Un polar qui ne bat pas de l'aile !
Naoki Urasawa et son acolyte, Takashi Nagasaki, tentent une mise en abîme exquise d'une double narration pour ce Billy Bat. Devenus les maîtres du thriller japonais, notamment avec l'excellent Monster et le sublissime 20th Century Boys (ooooui, je suis objectif, non mais oh !), les deux mangakas nous racontent l'histoire du dessinateur Kevin Yamagata, un Japonais de parents immigrés aux Etats-Unis. Situé dans les sombres mais inspirantes années cinquante, ce polar maltraite son protagoniste dans des complications et une malchance qui l'amènent à rencontrer tout un tas de personnages hétéroclites et énigmatiques.
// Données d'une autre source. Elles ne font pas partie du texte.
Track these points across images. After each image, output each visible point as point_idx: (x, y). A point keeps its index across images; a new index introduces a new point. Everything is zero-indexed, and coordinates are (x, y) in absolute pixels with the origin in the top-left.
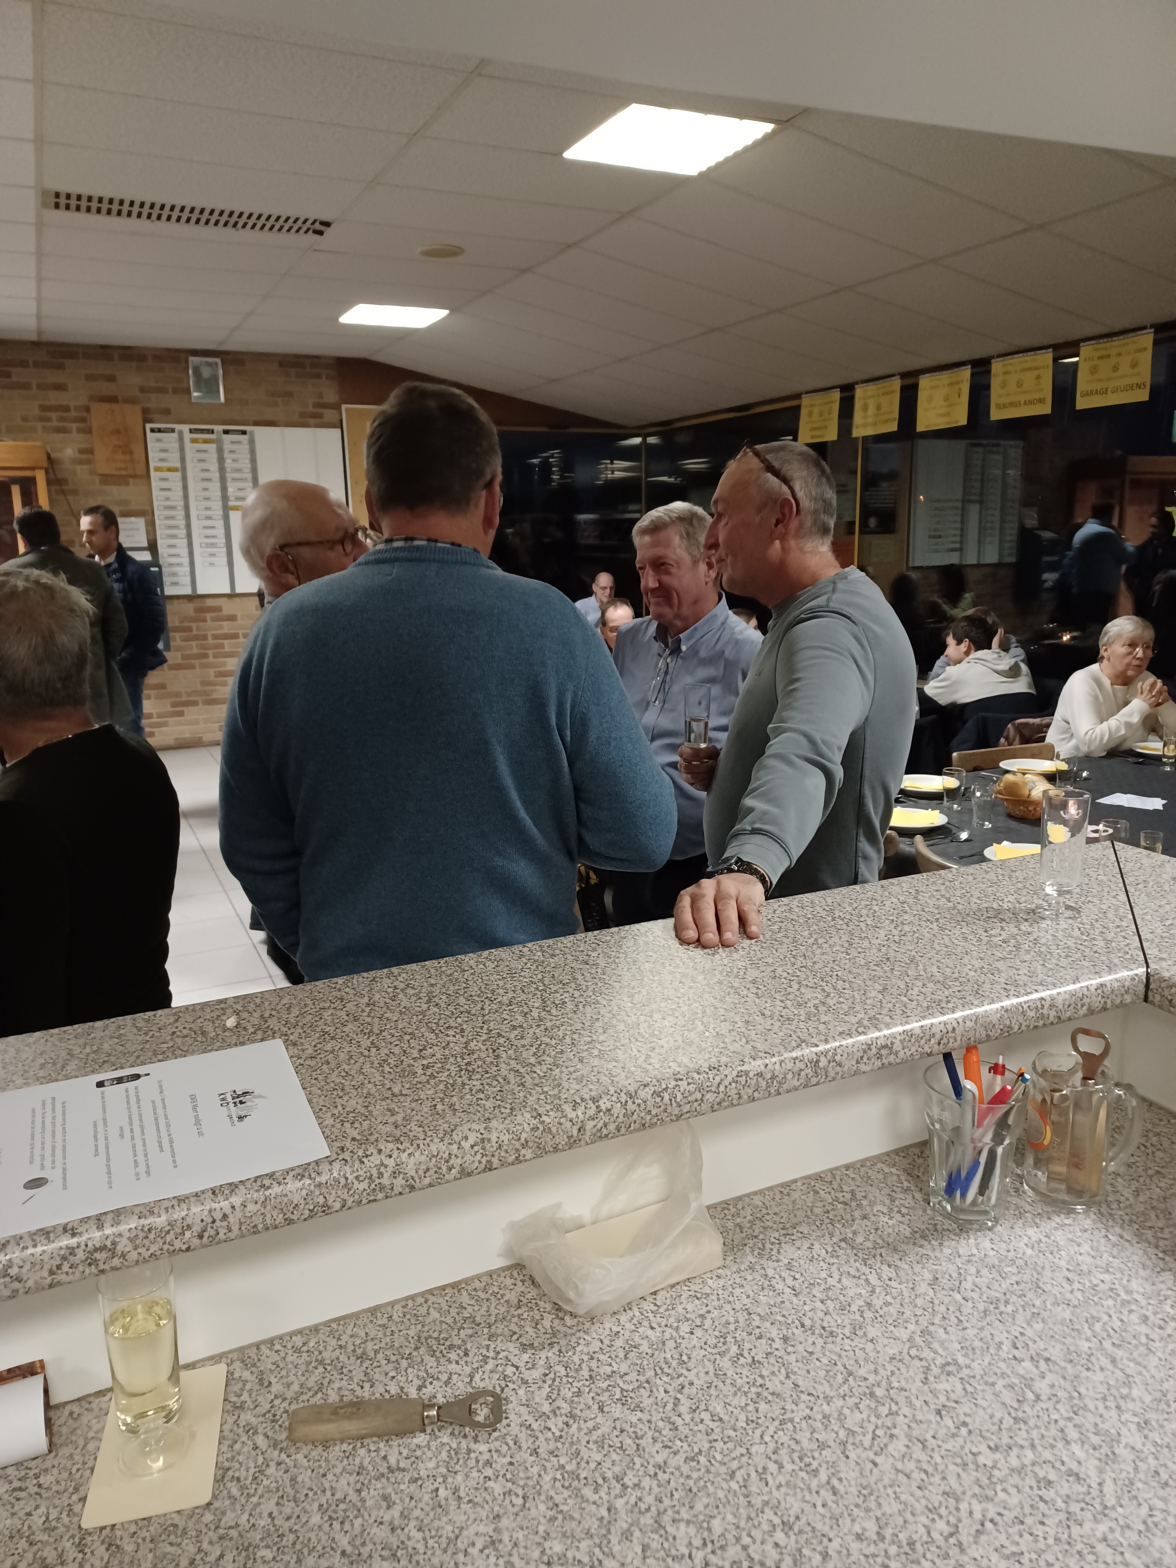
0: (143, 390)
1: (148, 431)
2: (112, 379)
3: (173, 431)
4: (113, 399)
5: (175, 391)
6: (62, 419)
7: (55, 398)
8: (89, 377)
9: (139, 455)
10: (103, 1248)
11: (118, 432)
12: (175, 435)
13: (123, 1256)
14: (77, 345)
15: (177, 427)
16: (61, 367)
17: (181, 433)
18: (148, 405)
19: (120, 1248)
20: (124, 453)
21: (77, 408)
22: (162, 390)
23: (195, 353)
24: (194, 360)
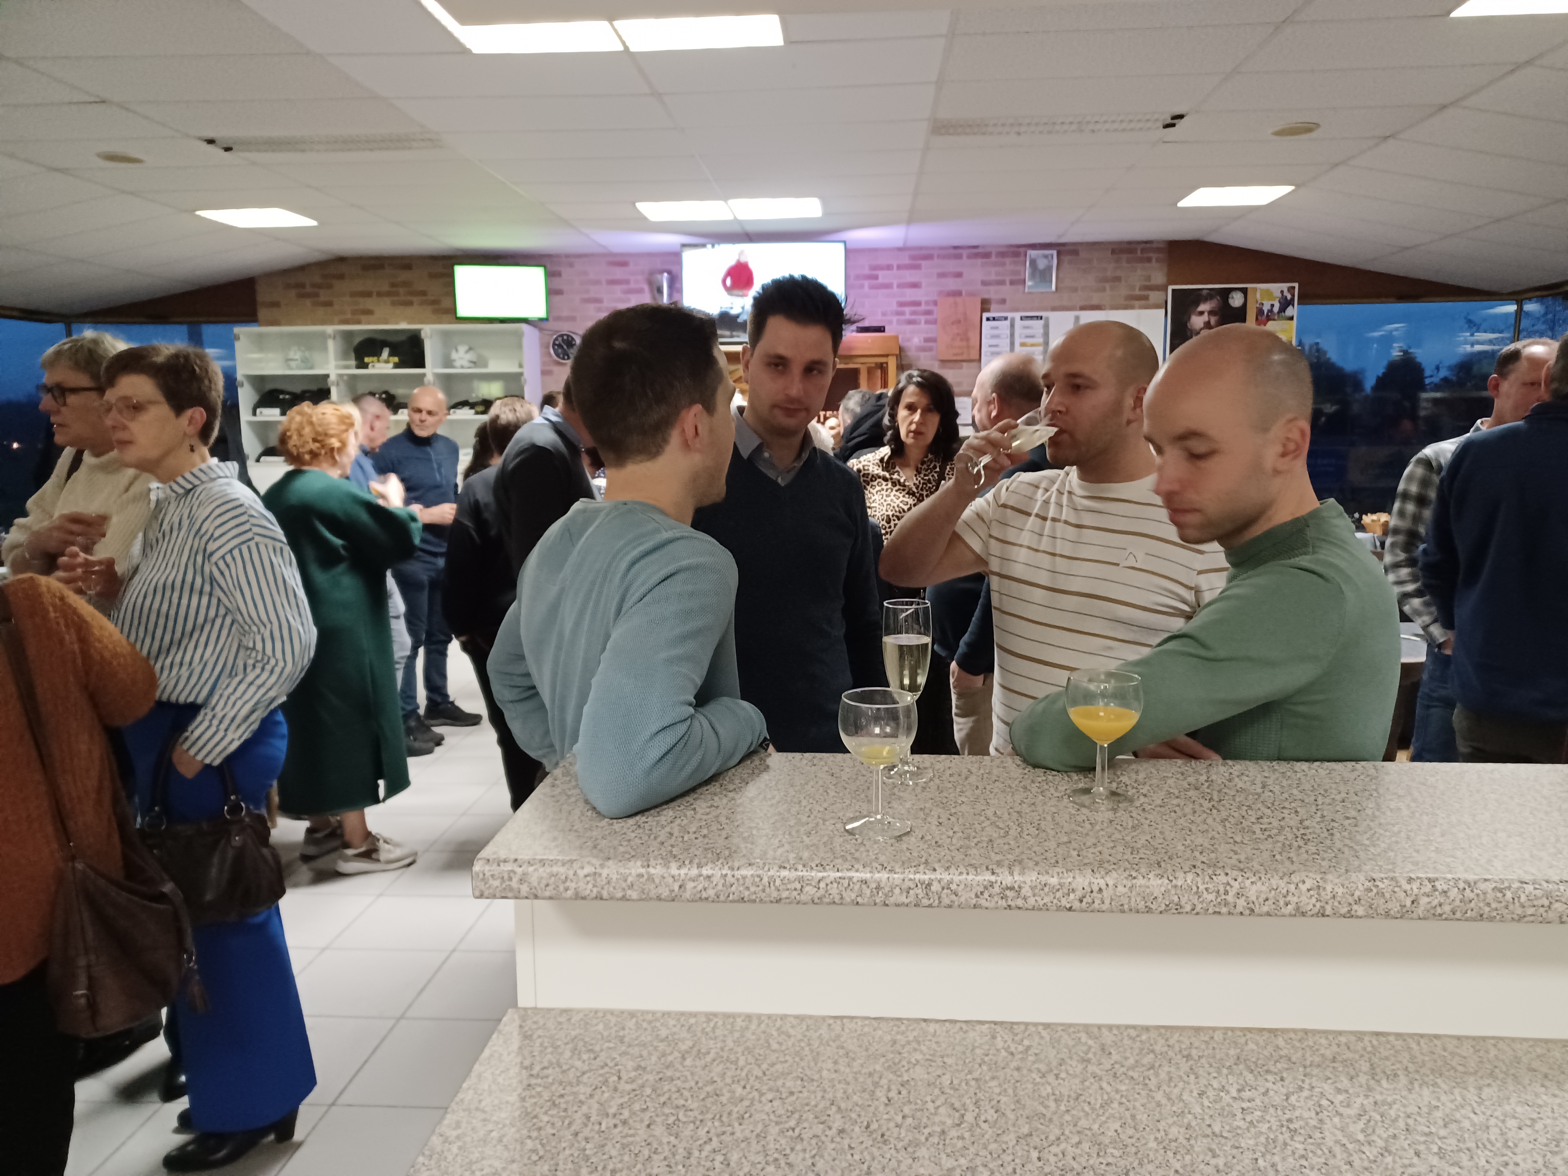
0: (984, 283)
1: (984, 319)
2: (959, 275)
3: (1006, 318)
4: (957, 294)
5: (1012, 283)
6: (913, 313)
7: (910, 295)
9: (975, 341)
10: (1012, 888)
11: (959, 322)
12: (1008, 323)
13: (1025, 899)
14: (933, 248)
15: (1010, 315)
17: (1013, 320)
18: (986, 297)
19: (1023, 892)
20: (961, 340)
21: (927, 303)
23: (1033, 246)
24: (1032, 253)
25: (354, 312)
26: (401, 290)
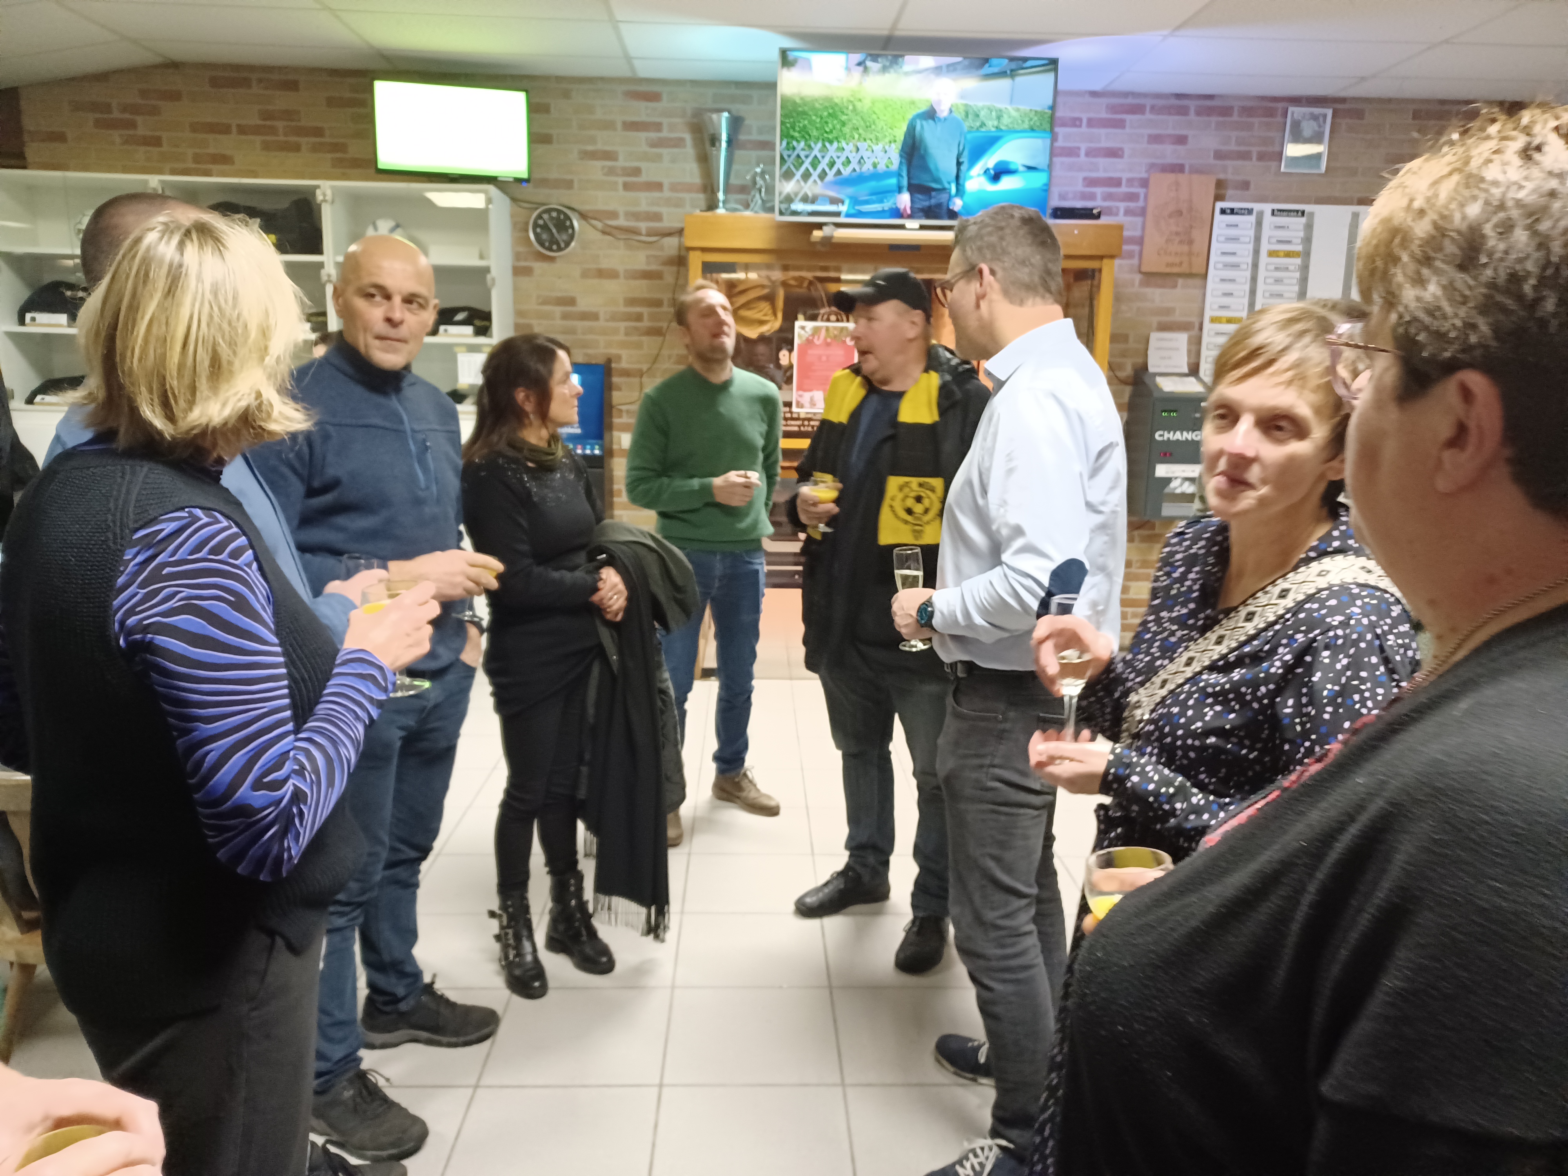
0: (1219, 155)
1: (1217, 211)
2: (1181, 140)
3: (1250, 212)
4: (1178, 169)
5: (1261, 157)
6: (1109, 197)
7: (1105, 168)
8: (1156, 139)
9: (1199, 245)
11: (1180, 213)
12: (1252, 219)
14: (1145, 95)
15: (1257, 207)
16: (1119, 124)
17: (1260, 215)
18: (1222, 176)
20: (1181, 242)
21: (1130, 181)
22: (1244, 156)
23: (1296, 101)
24: (1296, 112)
25: (197, 159)
26: (280, 125)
Kevin est l'auteur à succès du très apprécié Billy Bat, un comics où l'on retrouve la transposition particulièrement clichée du détective malchanceux et désabusé sous les traits d'une chauve-souris aux allures étonnamment proches de la mythique souris de Disney. Si le récit débute sur une affaire banale qui tourne rapidement au vinaigre pour le mammifère nocturne, le lecteur est rapidement replacer dans la réalité. Le dessinateur découvre peu de temps après que sa création serait un plagiat d'une bande dessinée japonaise. Le doute s'installe alors sur une inspiration dont il avoue ne plus avoir souvenir. Il retourne au Japon mener son enquête. D'inspiration, on tombe dans une conspiration, un mécanisme aux rouages si gros que Kevin semble en dépendre entièrement.
La force d'Urasawa et de Nagasaki est de lancer le lecteur dans une situation plutôt classique qui se corse très très rapidement. Les choses se bousculent, l'incompréhension guette et les surprises se superposent avec grand plaisir. Sous le trait d'Urasawa, on retrouve cette grande maitrise de la diversité morphologique, comme si l'auteur avait l'antidote de ce défaut inhérent à la bande dessinée japonaise qui clone ses intervenants en changeant, parfois, ne serait-ce qu'une coiffure. Ce genre de confusion est donc absent de Billy Bat comme des autres œuvres du mangaka. L'histoire entraînante et bien construite permettra, même si à l'écriture de ces lignes peu de volumes ont déjà été traduits en français, de découvrir une histoire qui se veut particulièrement maitrisée et diversifiée. En se projetant dans plusieurs époques clés de l'histoire humaine, la symbolique de la chauve-souris, que l'on finira certainement par comprendre, s'insère avec une pertinence incroyable. Rien que les dernières images du premier volume donnent une dimension pharaonique au symbole. Le pourquoi du comment hante tout autant le lecteur que le héros. Urasawa et Nagasaki ont l'ambition modeste de justifier la plupart des grands mystères de notre monde : beau programme n'est-ce pas ?
Notons qu'on ne peut qu'apprécier cette décision d'Urasawa de ne travailler que sur un seul projet à la fois. Cela se veut à contre-courant de l'usine à gaz que représente la bande dessinée au Japon.